TUCSON, Arizona (AP) – A seventh suspect in the 2010 killing of a U.S. Border Patrol agent has been charged in the slaying that is at the center of a scandal over a botched U.S. gun-smuggling probe known as Operation Fast and Furious.
Federal prosecutors say 30-year-old Rosario Rafael Burboa-Alvarez faces charges of first-degree murder and other crimes. He is in custody for immigration-related crimes.
Burboa-Alvarez is accused of assembling the armed crew that was supposed to steal marijuana from smugglers when they encountered Border Patrol agent Brian Terry and others on Dec. 14, 2010. He has pleaded not guilty.
A gun fight between the so-called "rip-off crew" and border agents ensued. Terry was killed. Authorities later discovered that two of the guns found at the scene of the murder had been part of a Bureau of Alcohol, Tobacco, Firearms and Explosives operation in which the federal government allowed criminals to buy guns in Phoenix-area shops with the intention of tracking them once they made their way into Mexico. But the agency lost track of more than 1,400 of the 2,000 guns they allowed smugglers to buy.
The scandal resulted in the resignation of top officials. The country's chief law enforcement officer, Eric Holder, was held in contempt after he refused to divulge documents for a congressional investigation.

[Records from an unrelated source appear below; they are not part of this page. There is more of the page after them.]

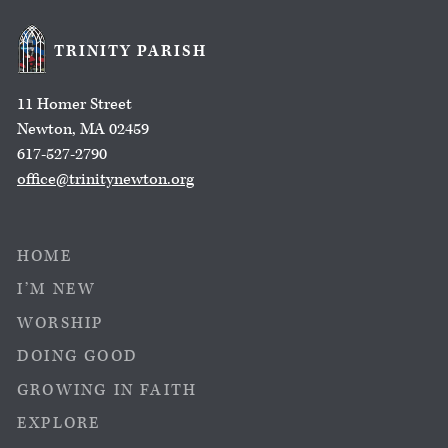
TRINITY PARISH
11 Homer Street
Newton, MA 02459
617-527-2790
office@trinitynewton.org
HOME
I’M NEW
WORSHIP
DOING GOOD
GROWING IN FAITH
EXPLORE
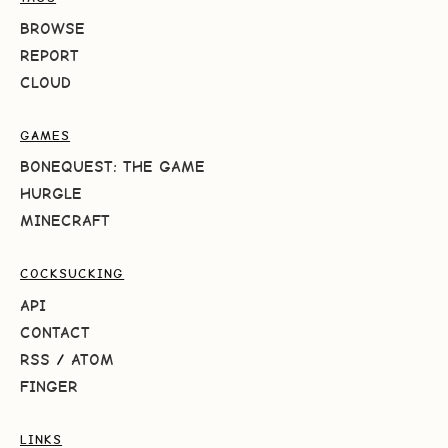
BROWSE
REPORT
CLOUD
GAMES
BONEQUEST: THE GAME
HURGLE
MINECRAFT
COCKSUCKING
API
CONTACT
RSS
/
ATOM
FINGER
LINKS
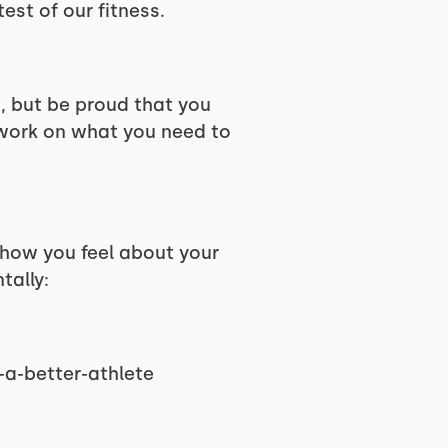
test of our fitness.
s, but be proud that you
 work on what you need to
 how you feel about your
tally:
a-better-athlete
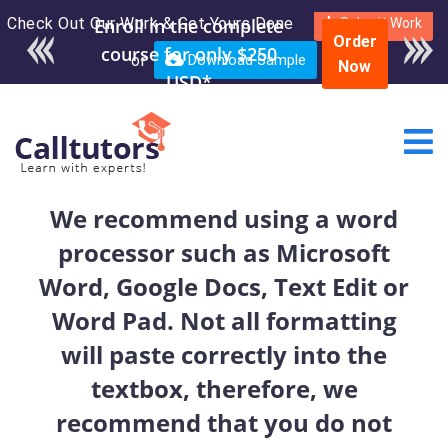
Check Out Our Work & Get Yours Done
Enroll in the complete
Submit Work
Order
course for only $250
or
Download Sample
Now
USD*
We recommend using a word
processor such as Microsoft
Word, Google Docs, Text Edit or
Word Pad. Not all formatting
will paste correctly into the
textbox, therefore, we
recommend that you do not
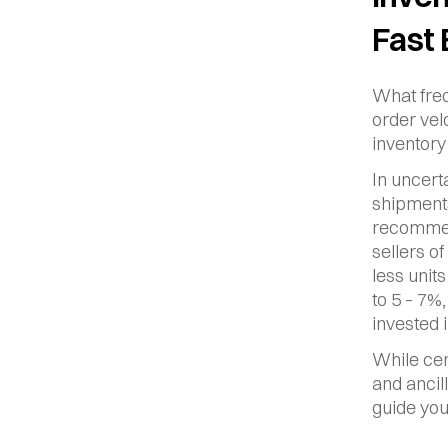
Fast
What freq
order vel
inventory 
In uncerta
shipments
recommend
sellers o
less unit
to 5 – 7%
invested 
While cer
and ancil
guide you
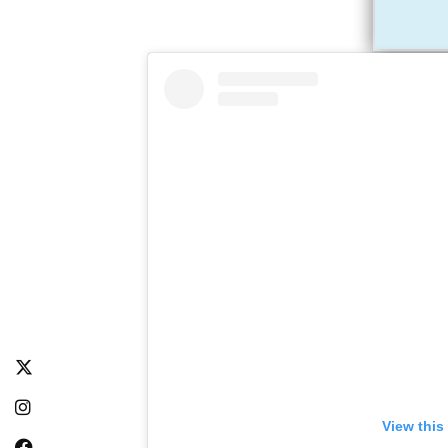
View this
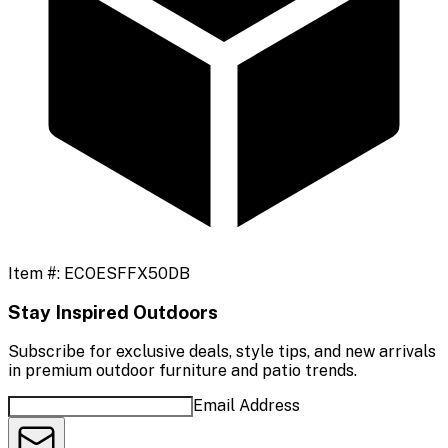
Item #:
ECOESFFX50DB
Stay Inspired Outdoors
Subscribe for exclusive deals, style tips, and new arrivals
in premium outdoor furniture and patio trends.
Email Address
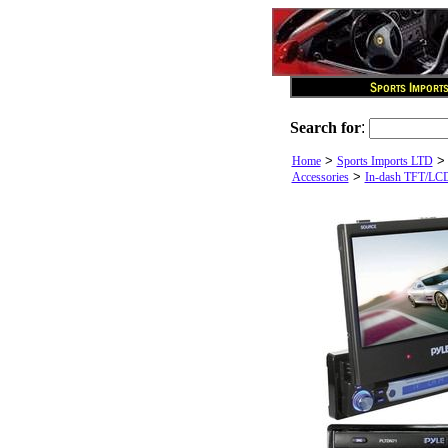
Search for
:
>
Home
Sports Imports LTD
>
Accessories
In-dash TFT/LC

Since then, authorities have focused on arresting and trying all suspects involved.
The first of those was Manual Osorio-Arellanes, who was sentenced to 30 years in federal prison in February after pleading guilty to first-degree murder. Osorio-Arellanes was wounded in the shooting and maintains that he was not the shooter. Prosecutors agree that he was likely not the one who shot Terry, but say he should still be held accountable for his role in the agent's death.
Two others who were at the scene of the slaying are facing charges in Arizona after being extradited from Mexico.

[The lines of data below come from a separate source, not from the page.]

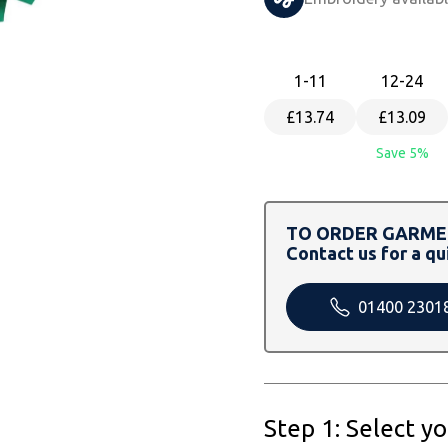
1
-11
12
-24
£13.74
£13.09
Save 5%
TO ORDER GARMEN
Contact us for a qu
01400 2301
Step 1: Select y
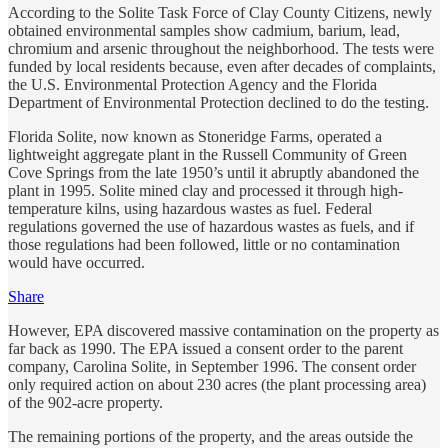
According to the Solite Task Force of Clay County Citizens, newly
obtained environmental samples show cadmium, barium, lead,
chromium and arsenic throughout the neighborhood. The tests were
funded by local residents because, even after decades of complaints,
the U.S. Environmental Protection Agency and the Florida
Department of Environmental Protection declined to do the testing.
Florida Solite, now known as Stoneridge Farms, operated a
lightweight aggregate plant in the Russell Community of Green
Cove Springs from the late 1950’s until it abruptly abandoned the
plant in 1995. Solite mined clay and processed it through high-
temperature kilns, using hazardous wastes as fuel. Federal
regulations governed the use of hazardous wastes as fuels, and if
those regulations had been followed, little or no contamination
would have occurred.
Share
However, EPA discovered massive contamination on the property as
far back as 1990. The EPA issued a consent order to the parent
company, Carolina Solite, in September 1996. The consent order
only required action on about 230 acres (the plant processing area)
of the 902-acre property.
The remaining portions of the property, and the areas outside the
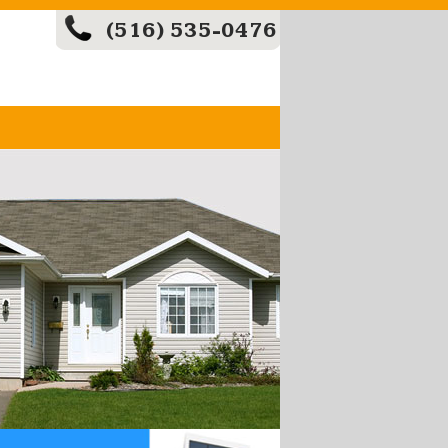
(516) 535-0476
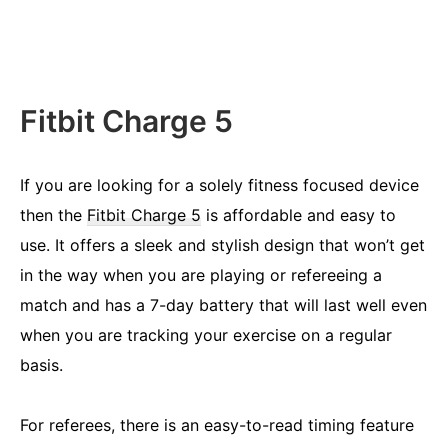
Fitbit Charge 5
If you are looking for a solely fitness focused device
then the
Fitbit Charge 5
is affordable and easy to
use. It offers a sleek and stylish design that won’t get
in the way when you are playing or refereeing a
match and has a 7-day battery that will last well even
when you are tracking your exercise on a regular
basis.
For referees, there is an easy-to-read timing feature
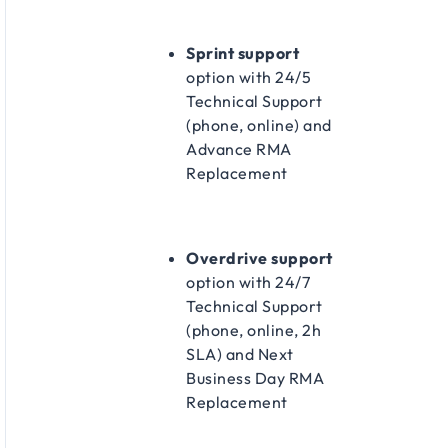
Sprint support
option with 24/5
Technical Support
(phone, online) and
Advance RMA
Replacement​
Overdrive support
option with 24/7
Technical Support
(phone, online, 2h
SLA) and Next
Business Day RMA
Replacement​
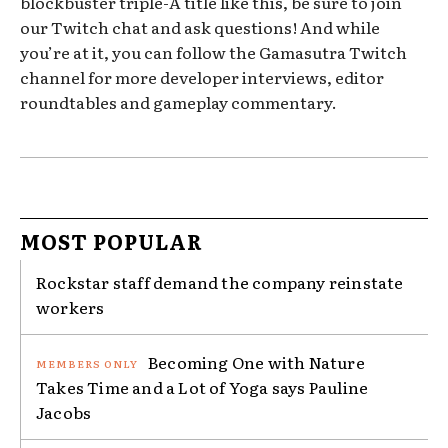
blockbuster triple-A title like this, be sure to join
our Twitch chat and ask questions! And while
you’re at it, you can follow the Gamasutra Twitch
channel for more developer interviews, editor
roundtables and gameplay commentary.
MOST POPULAR
Rockstar staff demand the company reinstate
workers
Becoming One with Nature
Takes Time and a Lot of Yoga says Pauline
Jacobs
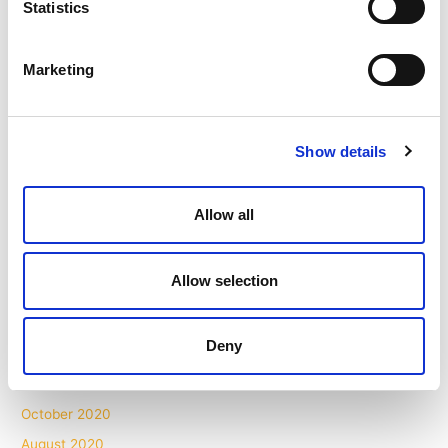
Statistics
February 2022
January 2022
Marketing
November 2021
October 2021
September 2021
Show details
August 2021
July 2021
Allow all
May 2021
April 2021
Allow selection
March 2021
February 2021
Deny
December 2020
November 2020
October 2020
August 2020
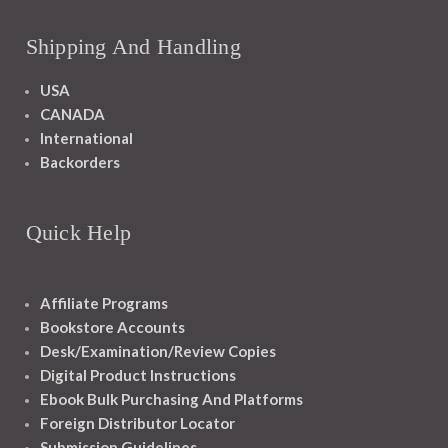
Shipping And Handling
USA
CANADA
International
Backorders
Quick Help
Affiliate Programs
Bookstore Accounts
Desk/Examination/Review Copies
Digital Product Instructions
Ebook Bulk Purchasing And Platforms
Foreign Distributor Locator
Submission Guidelines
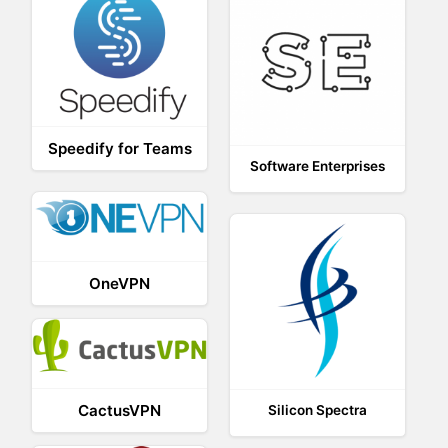
Speedify for Teams
Software Enterprises
OneVPN
CactusVPN
Silicon Spectra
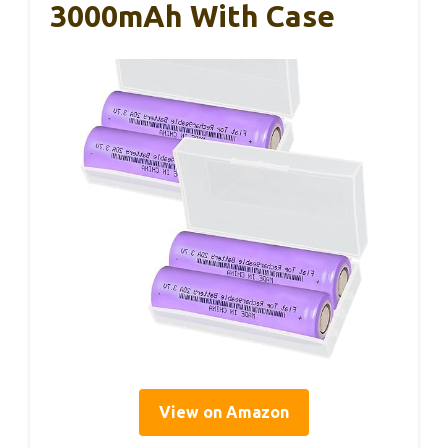
3000mAh With Case
View on Amazon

Jesus Leonel Sánchez-Meza, also known as Lionel Portillo-Meza, was extradited in June. Ivan Soto-Barraza, 34, was captured in Mexico last September and was brought to the U.S. on July 31. Two others remain fugitives: Jesus Rosario Favela-Astorga and Heraclio Osorio-Arellanes.
The suspects in custody are being prosecuted in federal court in Tucson by prosecutors from San Diego.